Now whilst I am not a lawyer, surely when one a judge is making a ruling such as this, he is required to abide to a decent standard of rational argument? However then he would also have to show, which he has not, that
that "happily" is a pretty much a synonym for knowingly within the contingencies of this context. However he makes no argument, he just asserts an idiosyncratic interpretation again. That is, I fail to see an argument for Eady to conclude this what "happily" means in this context. It could just as easily mean that they are aware that others consider these treatments bogus - such as Singh - but that they disagree that they are bogus and so happily promote these, in spite of the objections of others. Their eyes are wide open to the objections, that is they are not ignorant of these objections, however they can happily promote these treatments because they do not accept that they are bogus.

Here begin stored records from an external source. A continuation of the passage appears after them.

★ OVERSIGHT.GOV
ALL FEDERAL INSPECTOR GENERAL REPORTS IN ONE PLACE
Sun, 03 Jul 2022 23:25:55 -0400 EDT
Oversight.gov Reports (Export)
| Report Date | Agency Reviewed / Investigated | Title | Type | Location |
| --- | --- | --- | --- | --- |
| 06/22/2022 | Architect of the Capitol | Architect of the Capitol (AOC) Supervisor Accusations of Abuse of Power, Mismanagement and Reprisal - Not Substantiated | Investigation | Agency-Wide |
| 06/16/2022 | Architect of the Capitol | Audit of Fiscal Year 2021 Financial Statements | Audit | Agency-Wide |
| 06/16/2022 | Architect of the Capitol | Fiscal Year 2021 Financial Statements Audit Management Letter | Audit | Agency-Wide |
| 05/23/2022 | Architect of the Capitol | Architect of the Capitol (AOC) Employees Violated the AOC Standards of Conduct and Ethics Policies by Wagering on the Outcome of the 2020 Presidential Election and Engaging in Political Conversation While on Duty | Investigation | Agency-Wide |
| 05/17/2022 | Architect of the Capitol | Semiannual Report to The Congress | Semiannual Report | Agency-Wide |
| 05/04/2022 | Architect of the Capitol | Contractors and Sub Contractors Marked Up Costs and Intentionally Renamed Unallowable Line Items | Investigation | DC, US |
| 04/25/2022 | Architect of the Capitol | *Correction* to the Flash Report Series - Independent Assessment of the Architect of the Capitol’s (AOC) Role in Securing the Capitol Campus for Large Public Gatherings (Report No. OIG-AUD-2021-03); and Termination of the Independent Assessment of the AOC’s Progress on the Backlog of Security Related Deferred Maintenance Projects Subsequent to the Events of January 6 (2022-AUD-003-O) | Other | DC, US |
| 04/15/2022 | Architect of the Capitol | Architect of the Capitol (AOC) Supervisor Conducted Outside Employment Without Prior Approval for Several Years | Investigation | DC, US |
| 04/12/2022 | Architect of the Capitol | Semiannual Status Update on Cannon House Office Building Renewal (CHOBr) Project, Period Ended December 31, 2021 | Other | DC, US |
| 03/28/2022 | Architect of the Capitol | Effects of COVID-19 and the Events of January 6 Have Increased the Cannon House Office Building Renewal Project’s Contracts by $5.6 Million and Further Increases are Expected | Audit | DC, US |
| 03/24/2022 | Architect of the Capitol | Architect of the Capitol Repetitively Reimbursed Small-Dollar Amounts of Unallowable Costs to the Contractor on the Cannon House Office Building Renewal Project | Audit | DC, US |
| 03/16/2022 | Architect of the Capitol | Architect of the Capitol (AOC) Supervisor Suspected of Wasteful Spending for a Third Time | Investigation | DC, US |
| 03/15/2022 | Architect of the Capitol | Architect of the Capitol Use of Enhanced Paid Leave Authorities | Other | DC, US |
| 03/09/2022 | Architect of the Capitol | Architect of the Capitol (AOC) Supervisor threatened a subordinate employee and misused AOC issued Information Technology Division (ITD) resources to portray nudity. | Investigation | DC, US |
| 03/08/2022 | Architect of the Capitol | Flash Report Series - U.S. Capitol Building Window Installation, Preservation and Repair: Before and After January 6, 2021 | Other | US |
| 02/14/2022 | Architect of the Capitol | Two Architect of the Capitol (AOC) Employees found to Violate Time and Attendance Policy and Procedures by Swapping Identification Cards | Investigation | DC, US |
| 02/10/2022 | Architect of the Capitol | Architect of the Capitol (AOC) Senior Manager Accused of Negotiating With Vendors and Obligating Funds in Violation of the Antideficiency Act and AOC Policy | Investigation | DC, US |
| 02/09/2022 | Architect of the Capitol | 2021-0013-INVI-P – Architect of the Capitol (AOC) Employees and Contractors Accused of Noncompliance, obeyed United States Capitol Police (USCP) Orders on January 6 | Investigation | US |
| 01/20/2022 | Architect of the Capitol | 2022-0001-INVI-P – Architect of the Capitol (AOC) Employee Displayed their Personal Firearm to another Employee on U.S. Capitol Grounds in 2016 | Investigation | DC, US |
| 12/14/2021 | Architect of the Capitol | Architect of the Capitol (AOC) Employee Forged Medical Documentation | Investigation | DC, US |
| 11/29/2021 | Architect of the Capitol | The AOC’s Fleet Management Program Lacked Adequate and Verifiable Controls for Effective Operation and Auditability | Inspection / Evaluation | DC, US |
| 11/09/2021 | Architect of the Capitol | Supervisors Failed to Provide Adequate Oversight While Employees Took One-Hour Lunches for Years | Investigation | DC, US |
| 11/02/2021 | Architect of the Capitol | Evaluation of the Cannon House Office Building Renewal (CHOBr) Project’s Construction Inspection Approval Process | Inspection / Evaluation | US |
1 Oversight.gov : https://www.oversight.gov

To the degree that any of these points are unclear then they need to be resolved within the litigation not prior to it in a hearing. I am not saying one must choose Singh's interpretation, as that is an easy avoidance of any charge of defamation, but at the same time, it should not be the job of the judge to force Singh to defend what no reasonable person could have remotely charitably read in the first place, yet this is what Eady has decided. Signh would have to prove knowing intent or some form of fraud and unless there is actually evidence his lawyers are not even allowed to amount a defense on his behalf! There was plenty of evidence provided in the article and none of it was for supporting such a charge of the BCA knowingly seeking to deceive. Of course this does not mean that one could not have slipped in the charge with the evidence failing to support it and so misleading the audience but I find it very difficult to read that into Singh's article.
I had thought then when I looked at the detail of the ruling I would find that this was the inference that any reasonable person would make, even not being familiar with the specifics of the law. The benefit of English Common Law is to list the relevant aspects of the law that count in making a ruling. I had expected that my (and other's) initial reactions to this ruling were mistaken and be forced to reconsider my position. I was already aware that there were other issues with Singh's piece ("not a jot of evidence") so that, although the underlying thrust of the article is correct (which does not imply the BCA are not self-deluded) it still did leave it open to litigation. Instead I find, based upon an admittedly brief but hopefully diligent analysis of the ruling, that this is not the conclusion that a reasonable person would make - of the ruling itself. I find it deeply disturbing that Eady has formed his judgement based on idiosyncratic interpretation of "bogus" and "happily" with poor logical argumentation in support and expected far better of a beknighted professional judge. Clearly the standard of our judiciary is not what I presumed it to be.
I could say that Eady has happily promoted a bogus ruling. He is fully aware that others, such as Singh's lawyers disagree with his ruling and could label it bogus (well I do based on logical if not legal grounds), yet he still happily makes it, convinced that he is correct and they (and me) are wrong. What is the difference between his ruling here and the BCA happily promoting bogus remedies? None that I can see.